Dataset items:
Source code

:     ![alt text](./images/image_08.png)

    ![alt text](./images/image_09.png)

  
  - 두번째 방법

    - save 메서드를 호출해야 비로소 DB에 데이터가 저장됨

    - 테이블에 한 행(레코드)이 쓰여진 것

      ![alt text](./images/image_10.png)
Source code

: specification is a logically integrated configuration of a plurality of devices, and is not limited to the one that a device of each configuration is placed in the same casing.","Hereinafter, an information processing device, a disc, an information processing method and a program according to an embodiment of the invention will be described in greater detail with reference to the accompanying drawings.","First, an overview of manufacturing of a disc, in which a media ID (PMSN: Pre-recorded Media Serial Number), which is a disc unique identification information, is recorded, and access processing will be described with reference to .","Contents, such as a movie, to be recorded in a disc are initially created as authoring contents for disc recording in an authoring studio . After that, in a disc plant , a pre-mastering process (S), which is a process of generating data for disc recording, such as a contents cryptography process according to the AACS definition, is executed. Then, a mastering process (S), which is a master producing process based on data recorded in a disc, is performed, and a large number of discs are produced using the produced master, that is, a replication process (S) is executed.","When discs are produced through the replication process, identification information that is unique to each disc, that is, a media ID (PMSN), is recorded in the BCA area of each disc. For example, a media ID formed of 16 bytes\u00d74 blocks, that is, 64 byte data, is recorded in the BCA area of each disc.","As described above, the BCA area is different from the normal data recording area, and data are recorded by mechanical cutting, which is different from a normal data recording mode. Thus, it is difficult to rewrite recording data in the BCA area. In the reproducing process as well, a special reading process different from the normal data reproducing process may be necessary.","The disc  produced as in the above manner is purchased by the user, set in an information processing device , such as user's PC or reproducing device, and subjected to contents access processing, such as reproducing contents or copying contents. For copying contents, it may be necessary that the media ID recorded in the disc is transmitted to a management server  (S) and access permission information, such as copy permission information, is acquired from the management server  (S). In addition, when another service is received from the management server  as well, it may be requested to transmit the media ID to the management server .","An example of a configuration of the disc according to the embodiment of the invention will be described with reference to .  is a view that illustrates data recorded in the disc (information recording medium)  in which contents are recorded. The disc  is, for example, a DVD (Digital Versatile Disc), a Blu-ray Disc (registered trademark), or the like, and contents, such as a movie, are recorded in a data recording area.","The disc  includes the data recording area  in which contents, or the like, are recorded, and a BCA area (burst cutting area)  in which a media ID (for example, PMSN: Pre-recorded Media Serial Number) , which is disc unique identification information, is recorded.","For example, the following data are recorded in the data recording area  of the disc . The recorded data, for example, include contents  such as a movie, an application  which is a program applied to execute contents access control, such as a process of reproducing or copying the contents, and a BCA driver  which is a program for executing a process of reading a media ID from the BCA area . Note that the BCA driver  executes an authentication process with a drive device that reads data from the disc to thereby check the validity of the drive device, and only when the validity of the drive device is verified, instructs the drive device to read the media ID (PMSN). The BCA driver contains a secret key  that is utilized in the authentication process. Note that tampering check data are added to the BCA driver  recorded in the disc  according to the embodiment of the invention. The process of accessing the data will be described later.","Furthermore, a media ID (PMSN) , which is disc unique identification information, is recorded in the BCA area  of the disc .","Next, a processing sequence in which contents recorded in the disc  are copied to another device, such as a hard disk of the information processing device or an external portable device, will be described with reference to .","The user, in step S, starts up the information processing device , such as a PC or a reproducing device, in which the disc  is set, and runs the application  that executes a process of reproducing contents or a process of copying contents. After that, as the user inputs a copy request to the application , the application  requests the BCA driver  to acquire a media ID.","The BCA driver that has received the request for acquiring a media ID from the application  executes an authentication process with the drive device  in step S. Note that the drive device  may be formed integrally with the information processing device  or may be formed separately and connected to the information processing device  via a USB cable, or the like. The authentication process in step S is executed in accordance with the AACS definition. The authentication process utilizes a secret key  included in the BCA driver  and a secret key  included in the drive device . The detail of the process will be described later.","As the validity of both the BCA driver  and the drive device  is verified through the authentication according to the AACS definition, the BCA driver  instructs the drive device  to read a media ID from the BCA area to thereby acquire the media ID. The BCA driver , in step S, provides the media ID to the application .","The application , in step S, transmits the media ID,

## PROMPT
Pick out every line in the records above that contains the string "text", and copy each one in full.

## ANSWER BOX
:     ![alt text](./images/image_08.png)
    ![alt text](./images/image_09.png)
      ![alt text](./images/image_10.png)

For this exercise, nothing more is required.